Mit der Wetterstation...

10.09.2017

...das Mikroklima erforschen.

 

„Reste von Wölbäckern findet man heute noch in vielen Wäldern“, berichtete Claus Kropp bei einer Sonderführung durch Lauresham „und sie sind keineswegs auf unseren Kulturraum beschränkt.“ Zusammen mit dem Biologen Jens Schabacker startete der umtriebige Leiter des Freilichtlabors vor wenigen Wochen ein weiteres Forschungsprojekt, um herauszufinden, warum die Menschen im Frühmittelalter diese besondere Form von Ackerflächen wählten.

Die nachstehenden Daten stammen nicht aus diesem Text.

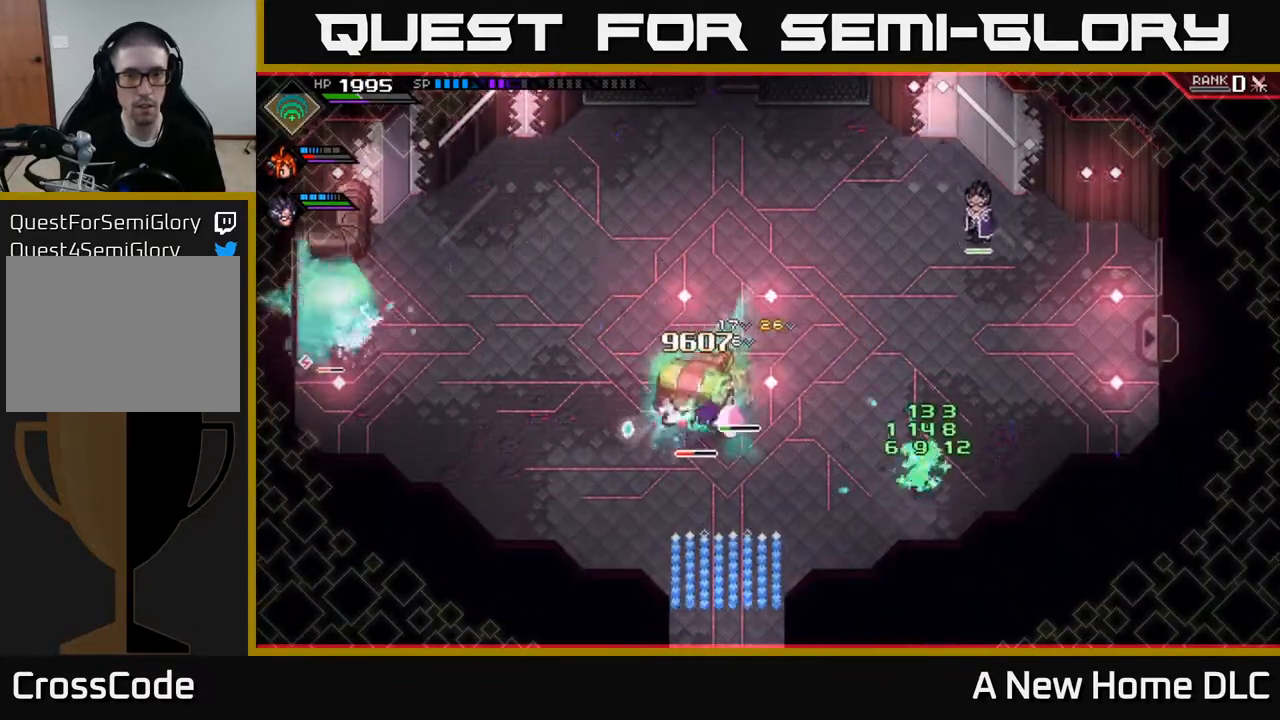
{"buttons": [], "left_stick": "up-right", "right_stick": "center", "events": []}
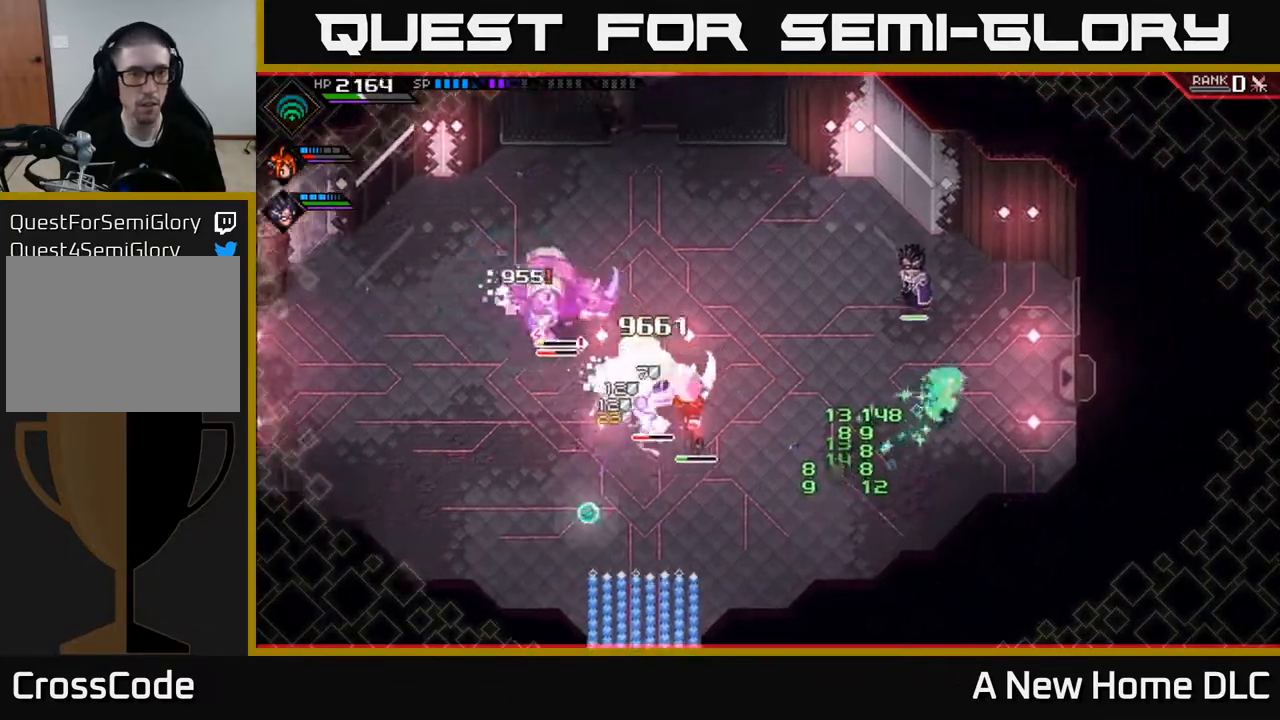
{"buttons": [], "left_stick": "up-left", "right_stick": "center", "events": [[17, "left_stick", "up"], [133, "left_stick", "up-left"], [333, "DPAD_LEFT", "down"], [433, "DPAD_LEFT", "up"]]}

Begonnen hat das archäologische Experiment bereits vor drei Jahren. Seitdem wurden die in Lauresham neu angelegten Wölbäcker vom Unkraut des 21. Jahrhunderts befreit, mit rekonstruierten Pflügen und Eggen unter Einsatz der Ochsen Darius und David bearbeitet und Getreide nach dem Prinzip der Dreifelderwirtschaft ausgesät. Mittlerweile geht man davon aus, dass auch unsere Vorfahren die charakteristische Formung der Äcker durch Aufschüttung künstlich anlegten und durch entsprechendes Pflügen beibehielten. Unbeantwortet ist hingegen die Frage, welche Auswirkung die Ackerform auf das Wachstum der Pflanzen hatte und damit auf den Ernteertrag und die Ernährungslage der Menschen. Unterstützung bei der Bearbeitung dieser Fragestellung erhalten die Wissenschaftler fortan durch eine neu erworbene Wetterstation, die akribisch Regenmengen, Temperaturverlauf, Sonneneinstrahlung und Windverhältnisse misst und diese Daten mit den Bodenverhältnissen und dem Pflanzenwachstum korreliert.  Erste Messreihen scheinen die Ausgangsthese, dass die Wölbform für eine bessere Drainage des Bodens sorgte, zu bestätigen, doch belastbare Erkenntnisse kann es erst in einigen Jahren geben, zu unterschiedlich sind die wetterbedingten Jahresverläufe.  „Geduld muss man bei diesem Projekt mitbringen“, betonte Jens Schabacker.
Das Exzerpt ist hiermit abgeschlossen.